Being an artist, I have all my art things within easy reach of where I want them. My knitting box is right next to me so I can access it at night - and it's rarely put away. And when it is, a lot of the times, I can't find it because I have the most rotten memory. 

I never make my bed - unless I have to, like for example, when I go on holidays. Yep, I make my bed then, because there's nothing worse than coming home from a week or so away and you didn't make your bed before you left.

I'm constantly cleaning out the house - there's always something being thrown in the bin or taken to a charity store. I'm always moving things around the place to make the most of the room I have... and yet, I still don't have enough space for anything I have already. 
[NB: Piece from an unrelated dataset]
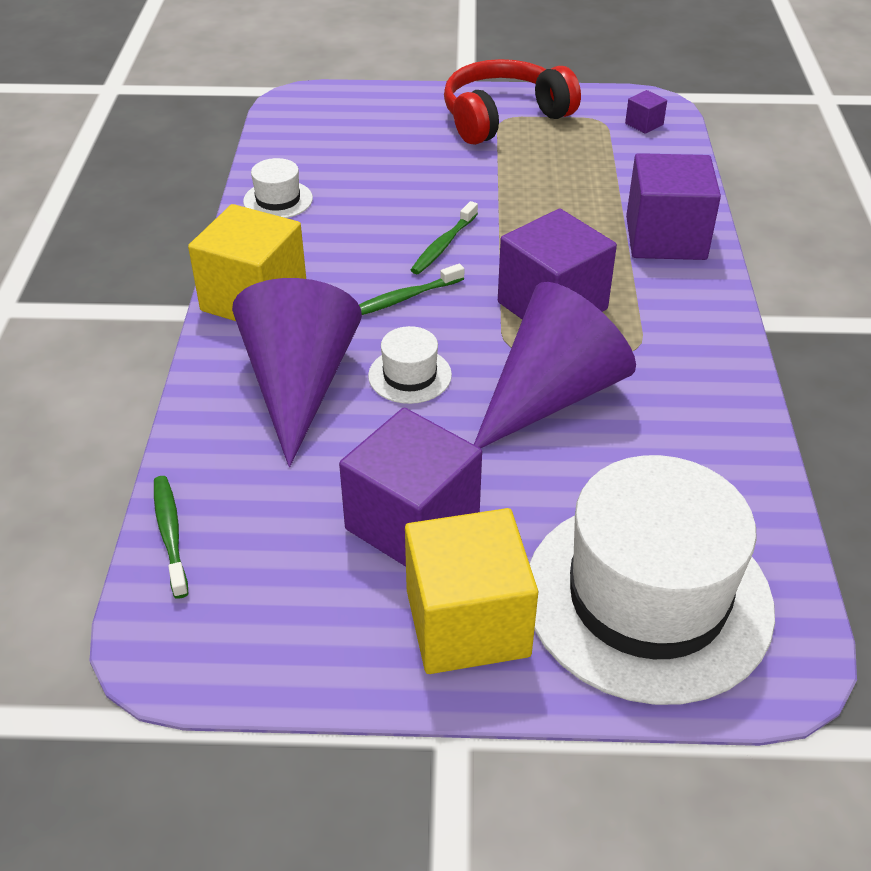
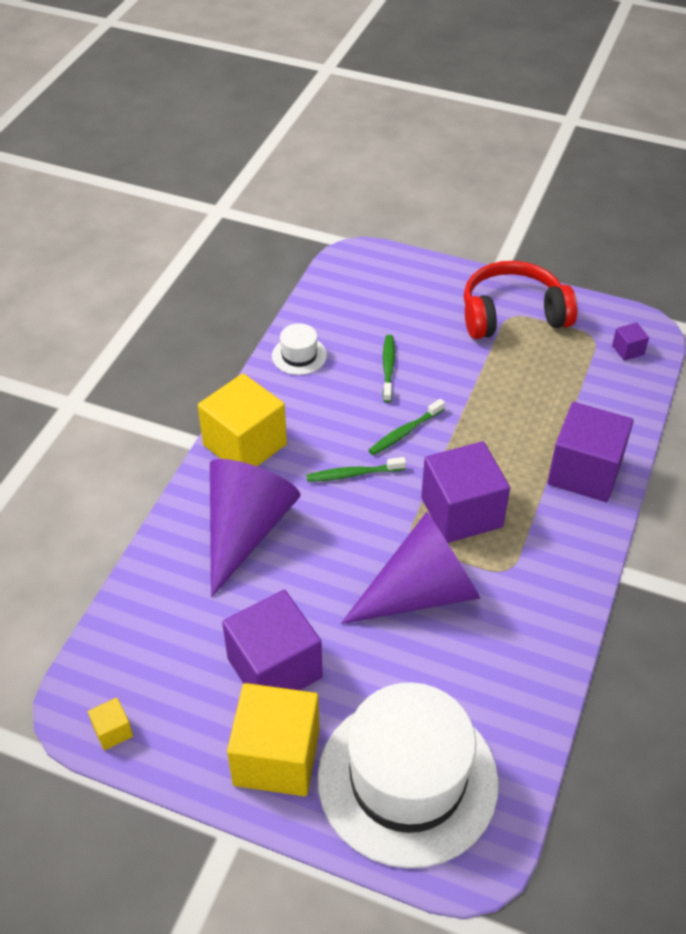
camera: 20 degrees right, 5 degrees up
(170, 534) = (114, 626): green toothbrush -> green toothbrush (388, 368)
(225, 659) = (113, 731): none -> yellow cube
(410, 375) = (327, 545): white hat -> none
And this week, I have my parents coming over for dinner... and yes, this is freaking me out. I haven't had them over in so long, that I've spent a few days just cleaning the house, putting things away and tidying up. So far, it's looking good. 
Today, I did the last-minute shop where I got what I needed for the dinner tomorrow night. And this afternoon, I'll be putting away a few things and vacuuming and dusting everything I can. It'll take a few hours, but it'll be worth it. Then, I'll get in and chop up most of the vegetables and put them into a bowl of water for the cannelloni tomorrow night. This saves me chopping them up tomorrow afternoon; and I'll have more time to get in and do more around the place.
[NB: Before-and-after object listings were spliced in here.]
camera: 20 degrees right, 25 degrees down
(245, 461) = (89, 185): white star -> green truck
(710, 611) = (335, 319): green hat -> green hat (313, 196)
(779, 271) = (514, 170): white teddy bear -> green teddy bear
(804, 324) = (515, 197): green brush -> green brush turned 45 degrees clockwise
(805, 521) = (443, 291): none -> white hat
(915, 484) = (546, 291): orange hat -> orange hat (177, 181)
I know I should keep the house tidier, but living on your own isn't easy. When you're on your own, you have to do everything - from the cooking and cleaning to the gardening and shopping and paying your own bills. A lot of the times, you can't get on top of everything completely. It takes a long time to have the house completely tidy - and you normally have to put down absolutely everything you're doing in your life and spend weeks cleaning to get it anywhere near what you want your place to look. But keeping it tidy turns out to be too difficult for me. So, the townhouse gets a big clean-up once in a while and I try to keep it tidy for a few months; and fail miserably.